Closed hrwakeford closed 5 years ago

hrwakeford commented 5 years ago

Taking #44 and converting the IDL to python functions to calculate the white and red noise for each systematic model in run 2.

hrwakeford commented 5 years ago

I have added in the function noise_calculator to margmodule.py

The noise calculator will take the residuals from the second fit and calculate the white and red noise, and the beta fitting factor as an added way of determining the goodness of fit. These are then saved in the sys_stats array and output for the best weight model in the pdf file.

The red line is the expected noise binning statistic, the black line shows the measured noise binning statistic. RMS_test_1 In this case [white, red, beta] = (0.00016548114346879786, 1.8735671960958826e-05, 1.061465820214402)

I ran a number of tests on the routine and found that if the data is good (as the G141 data is) you get NaNs for these values as they achieve better than the expected standard noise values. In this case the values are replaced with (0,0,1) which demonstrates a good fit to the data with no red or white noise and a fitting factor of unity.

Again, the red line is the expected noise binning statistic, the black line shows the measured noise binning statistic. Here you can see a majority of the data is below the red line showing a better than expected level of noise. This will be common with WFC3 IR datasets due to the low number of data points and the accuracy of the data. RMS_test_2

ivalaginja commented 5 years ago

In your comment above, what is the difference between the two plots? Are those just from two different sets of residuals (two different systematic models)?

The code looks really good! I went in and updated the docstring for the noise_calculator() function to make it like the rest, and updated some of the formatting.

I also added a legend and title to the noise plot and a comment: This plot will be instructive when we start building unit tests for the code, so it should absolutely stay in there, even if commented out. We just need to label it properly so that we know what’s going on in it when we come back to it later, hence my change request in the review.

hrwakeford commented 5 years ago

I have added the requested changes to the plot labels.

- **Exercise details**:
Answer these questions from the thread above:
1. Which file was the function noise_calculator added to?
2. What values replace the NaNs that appear when the data is good?
3. Besides a comment, what did ivalaginja add to the noise plot?

- **Data shown**:
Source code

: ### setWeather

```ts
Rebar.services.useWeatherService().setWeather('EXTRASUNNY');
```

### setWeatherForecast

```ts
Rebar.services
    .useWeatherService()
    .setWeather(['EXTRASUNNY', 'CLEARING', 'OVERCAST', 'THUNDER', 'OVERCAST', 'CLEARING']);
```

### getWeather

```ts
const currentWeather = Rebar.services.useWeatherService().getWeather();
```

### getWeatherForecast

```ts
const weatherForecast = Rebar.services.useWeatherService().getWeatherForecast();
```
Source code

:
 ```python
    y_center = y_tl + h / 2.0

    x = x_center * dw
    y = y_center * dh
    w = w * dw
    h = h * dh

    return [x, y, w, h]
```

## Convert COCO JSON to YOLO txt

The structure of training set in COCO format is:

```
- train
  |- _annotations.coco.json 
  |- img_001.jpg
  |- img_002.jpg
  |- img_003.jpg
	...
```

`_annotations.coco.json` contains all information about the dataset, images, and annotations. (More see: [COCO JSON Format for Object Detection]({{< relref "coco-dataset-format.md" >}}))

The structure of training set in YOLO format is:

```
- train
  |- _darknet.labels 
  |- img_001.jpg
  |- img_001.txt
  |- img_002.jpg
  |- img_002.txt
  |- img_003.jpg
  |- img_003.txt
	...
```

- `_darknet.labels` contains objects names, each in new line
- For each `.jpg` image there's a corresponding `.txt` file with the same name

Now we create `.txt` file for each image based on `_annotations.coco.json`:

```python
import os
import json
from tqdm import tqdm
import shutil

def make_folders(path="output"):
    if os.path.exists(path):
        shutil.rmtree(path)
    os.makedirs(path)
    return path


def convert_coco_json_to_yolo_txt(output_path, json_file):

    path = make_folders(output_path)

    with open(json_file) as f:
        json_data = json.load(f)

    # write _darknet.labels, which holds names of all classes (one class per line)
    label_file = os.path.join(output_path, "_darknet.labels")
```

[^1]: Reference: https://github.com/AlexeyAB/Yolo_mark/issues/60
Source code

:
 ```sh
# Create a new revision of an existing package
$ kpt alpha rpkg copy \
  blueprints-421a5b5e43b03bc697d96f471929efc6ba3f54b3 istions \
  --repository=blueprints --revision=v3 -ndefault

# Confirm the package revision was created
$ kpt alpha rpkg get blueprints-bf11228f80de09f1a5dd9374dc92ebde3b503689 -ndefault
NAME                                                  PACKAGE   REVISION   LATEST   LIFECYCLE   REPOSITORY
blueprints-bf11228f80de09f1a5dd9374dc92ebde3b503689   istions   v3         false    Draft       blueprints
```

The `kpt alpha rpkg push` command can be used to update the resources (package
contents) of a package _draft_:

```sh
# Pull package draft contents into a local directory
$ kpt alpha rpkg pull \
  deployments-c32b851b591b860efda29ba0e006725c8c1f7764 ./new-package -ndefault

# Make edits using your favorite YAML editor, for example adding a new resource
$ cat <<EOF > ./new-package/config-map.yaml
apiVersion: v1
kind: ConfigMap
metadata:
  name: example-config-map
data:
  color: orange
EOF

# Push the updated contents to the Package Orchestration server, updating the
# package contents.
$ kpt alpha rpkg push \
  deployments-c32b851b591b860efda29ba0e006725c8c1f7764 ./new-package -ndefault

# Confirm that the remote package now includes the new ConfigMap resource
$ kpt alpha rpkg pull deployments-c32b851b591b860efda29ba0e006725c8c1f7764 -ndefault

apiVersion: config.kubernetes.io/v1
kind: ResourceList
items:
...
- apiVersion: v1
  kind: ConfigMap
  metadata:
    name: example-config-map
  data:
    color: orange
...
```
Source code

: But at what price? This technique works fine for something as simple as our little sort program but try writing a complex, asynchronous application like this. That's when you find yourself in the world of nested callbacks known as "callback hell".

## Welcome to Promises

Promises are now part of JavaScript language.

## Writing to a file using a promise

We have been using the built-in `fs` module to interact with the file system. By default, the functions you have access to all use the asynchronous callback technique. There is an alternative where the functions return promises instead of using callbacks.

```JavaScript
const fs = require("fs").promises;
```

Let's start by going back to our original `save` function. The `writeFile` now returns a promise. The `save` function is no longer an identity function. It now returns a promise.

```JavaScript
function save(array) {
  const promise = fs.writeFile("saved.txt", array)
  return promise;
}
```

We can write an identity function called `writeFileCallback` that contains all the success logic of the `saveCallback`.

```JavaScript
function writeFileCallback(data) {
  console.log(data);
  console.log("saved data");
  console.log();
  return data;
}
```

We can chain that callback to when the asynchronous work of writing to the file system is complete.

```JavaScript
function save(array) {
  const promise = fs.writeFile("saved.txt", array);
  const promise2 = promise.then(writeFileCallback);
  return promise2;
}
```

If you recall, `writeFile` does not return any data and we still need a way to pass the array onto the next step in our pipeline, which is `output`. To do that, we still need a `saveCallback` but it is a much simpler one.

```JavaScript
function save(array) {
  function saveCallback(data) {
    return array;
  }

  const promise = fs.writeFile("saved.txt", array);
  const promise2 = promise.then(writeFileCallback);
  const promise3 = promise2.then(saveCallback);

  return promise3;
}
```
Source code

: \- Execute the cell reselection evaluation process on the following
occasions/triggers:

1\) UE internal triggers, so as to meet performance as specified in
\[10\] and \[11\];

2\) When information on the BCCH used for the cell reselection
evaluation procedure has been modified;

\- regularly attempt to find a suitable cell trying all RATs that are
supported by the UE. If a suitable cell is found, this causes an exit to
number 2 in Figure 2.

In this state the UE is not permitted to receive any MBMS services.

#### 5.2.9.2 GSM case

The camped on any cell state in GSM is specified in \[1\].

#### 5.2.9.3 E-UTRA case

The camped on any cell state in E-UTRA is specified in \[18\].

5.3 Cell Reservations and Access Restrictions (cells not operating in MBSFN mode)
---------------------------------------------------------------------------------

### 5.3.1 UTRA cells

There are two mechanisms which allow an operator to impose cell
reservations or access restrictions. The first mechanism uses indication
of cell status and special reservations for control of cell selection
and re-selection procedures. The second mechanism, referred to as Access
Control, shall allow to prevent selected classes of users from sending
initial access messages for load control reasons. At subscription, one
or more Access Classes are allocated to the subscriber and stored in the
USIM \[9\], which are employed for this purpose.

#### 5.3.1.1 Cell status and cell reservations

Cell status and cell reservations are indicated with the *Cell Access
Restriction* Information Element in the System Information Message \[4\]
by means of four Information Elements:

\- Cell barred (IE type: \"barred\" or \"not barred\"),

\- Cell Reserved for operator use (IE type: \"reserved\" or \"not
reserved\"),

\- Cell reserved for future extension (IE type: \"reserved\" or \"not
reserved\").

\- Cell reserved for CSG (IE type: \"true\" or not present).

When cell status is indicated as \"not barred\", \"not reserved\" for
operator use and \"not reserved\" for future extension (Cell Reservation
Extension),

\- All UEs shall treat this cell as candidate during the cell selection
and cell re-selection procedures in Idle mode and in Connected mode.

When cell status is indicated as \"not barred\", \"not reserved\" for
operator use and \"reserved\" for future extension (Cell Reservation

- **Exercise output**:
1. margmodule.py
2. (0,0,1)
3. A legend and a title